Exercise directions: Wherever an image appears in the data, omit it and copy all the remaining text word for word.

--- START ---

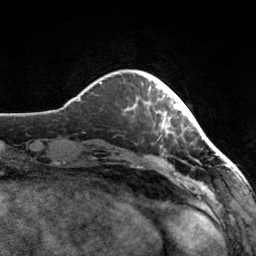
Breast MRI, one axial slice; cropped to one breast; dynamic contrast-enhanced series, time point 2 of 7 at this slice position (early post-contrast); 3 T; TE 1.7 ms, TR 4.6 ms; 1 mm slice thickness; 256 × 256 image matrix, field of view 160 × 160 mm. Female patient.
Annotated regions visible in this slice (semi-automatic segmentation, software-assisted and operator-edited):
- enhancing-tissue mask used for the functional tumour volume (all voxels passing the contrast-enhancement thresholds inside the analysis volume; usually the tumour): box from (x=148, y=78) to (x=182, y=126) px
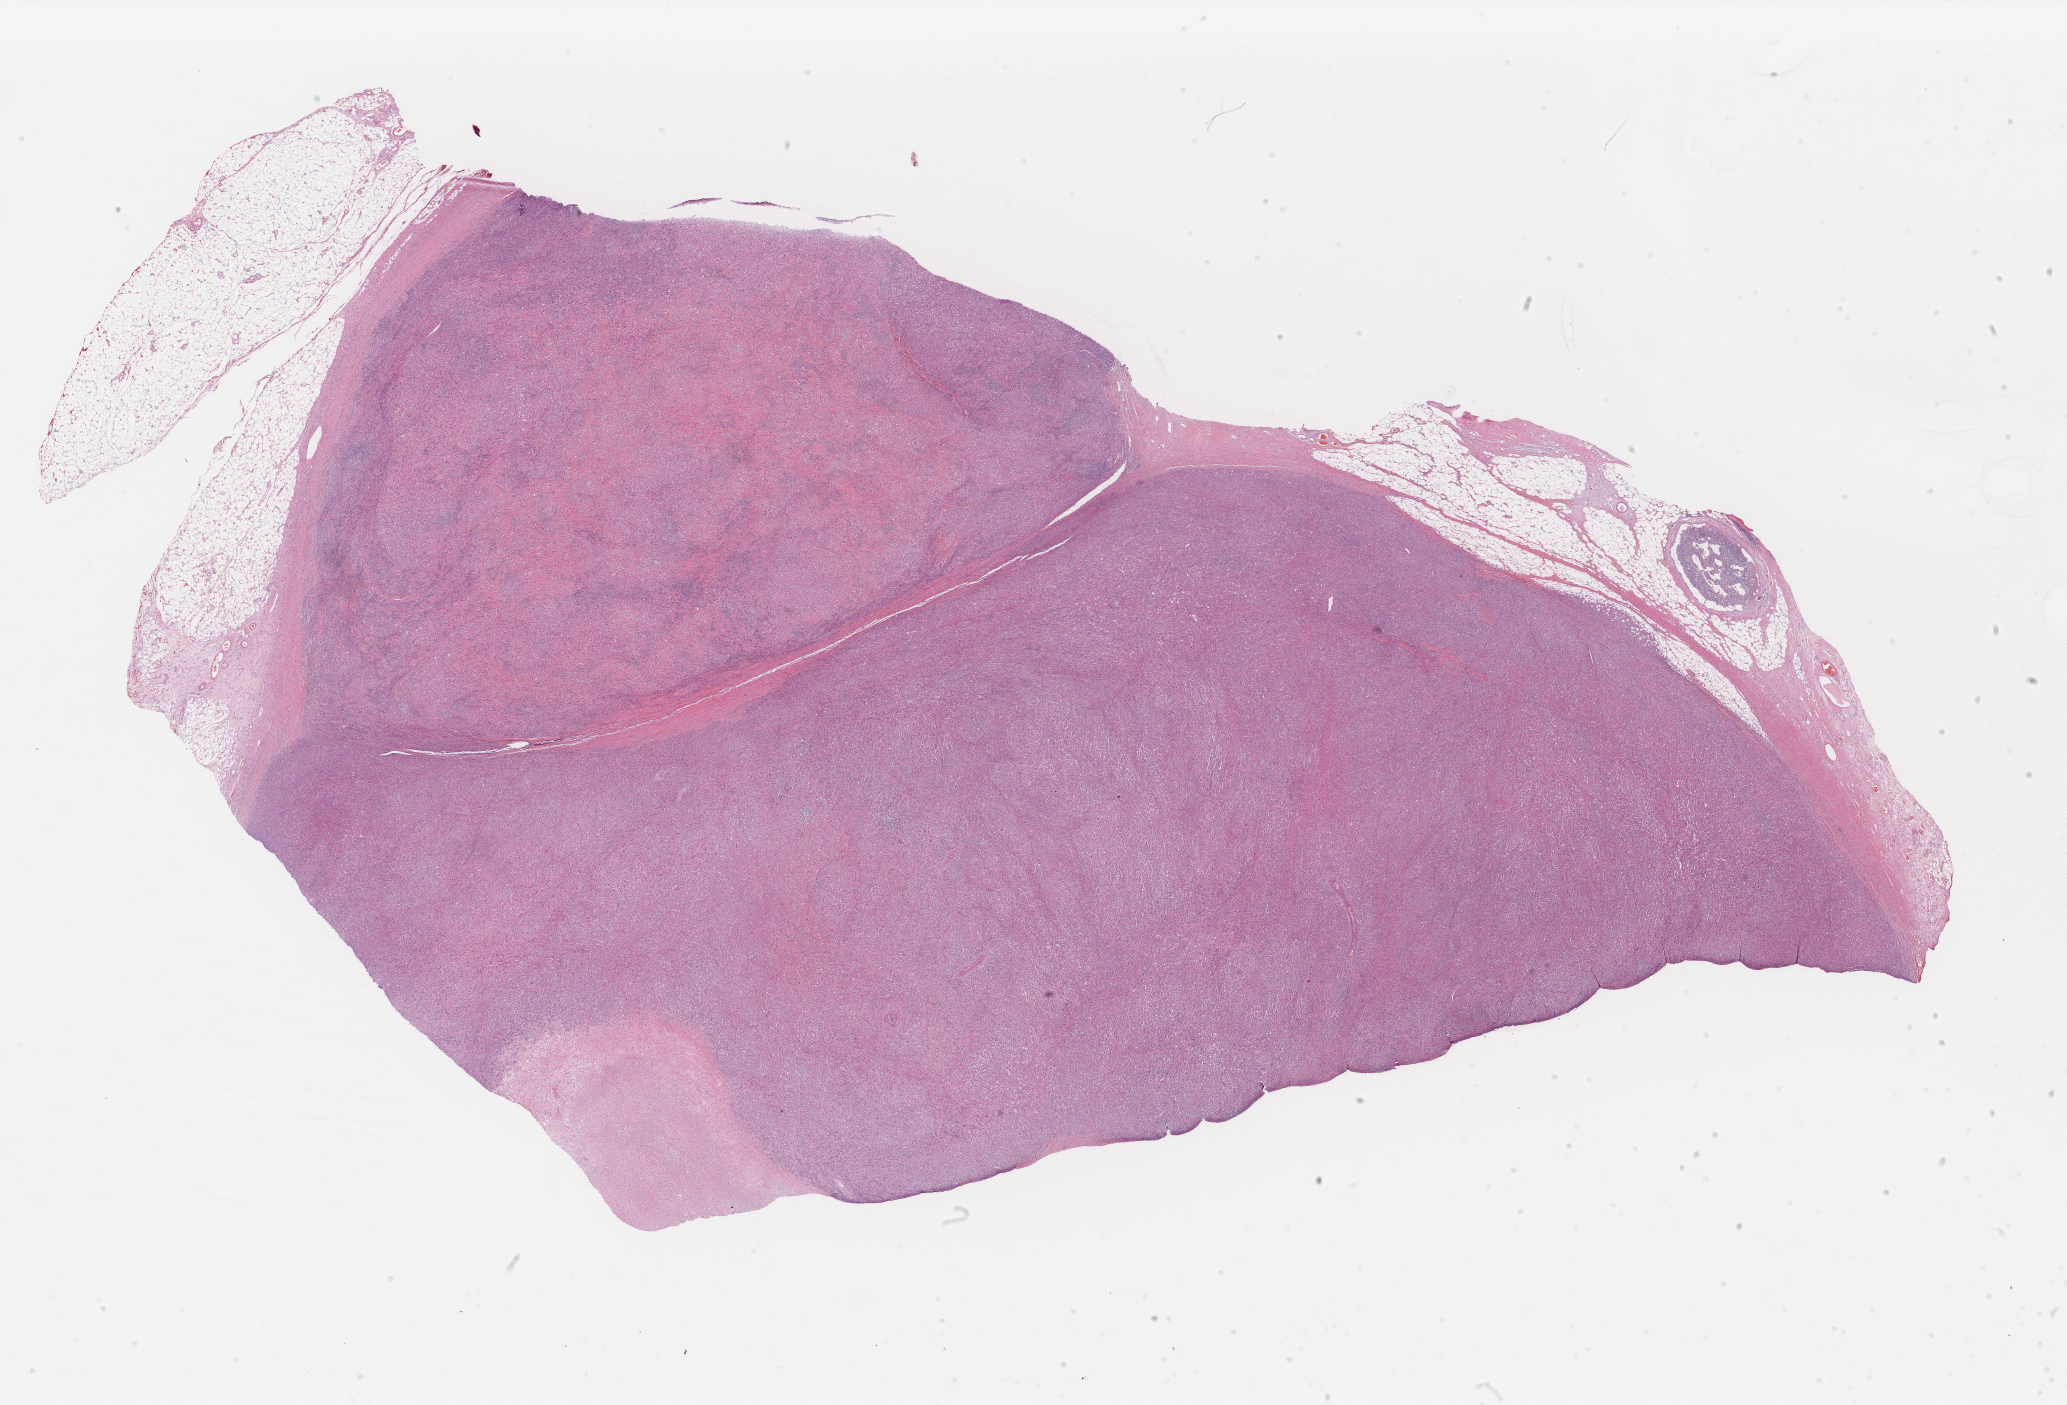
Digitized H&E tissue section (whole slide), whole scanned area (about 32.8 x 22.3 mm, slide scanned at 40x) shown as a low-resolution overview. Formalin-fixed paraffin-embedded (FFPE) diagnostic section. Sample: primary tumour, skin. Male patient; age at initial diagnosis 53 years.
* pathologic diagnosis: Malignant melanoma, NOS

--- END ---

Answer box:
Breast MRI, one axial slice; cropped to one breast; dynamic contrast-enhanced series, time point 2 of 7 at this slice position (early post-contrast); 3 T; TE 1.7 ms, TR 4.6 ms; 1 mm slice thickness; 256 × 256 image matrix, field of view 160 × 160 mm. Female patient.
Annotated regions visible in this slice (semi-automatic segmentation, software-assisted and operator-edited):
- enhancing-tissue mask used for the functional tumour volume (all voxels passing the contrast-enhancement thresholds inside the analysis volume; usually the tumour): box from (x=148, y=78) to (x=182, y=126) px
Digitized H&E tissue section (whole slide), whole scanned area (about 32.8 x 22.3 mm, slide scanned at 40x) shown as a low-resolution overview. Formalin-fixed paraffin-embedded (FFPE) diagnostic section. Sample: primary tumour, skin. Male patient; age at initial diagnosis 53 years.
* pathologic diagnosis: Malignant melanoma, NOS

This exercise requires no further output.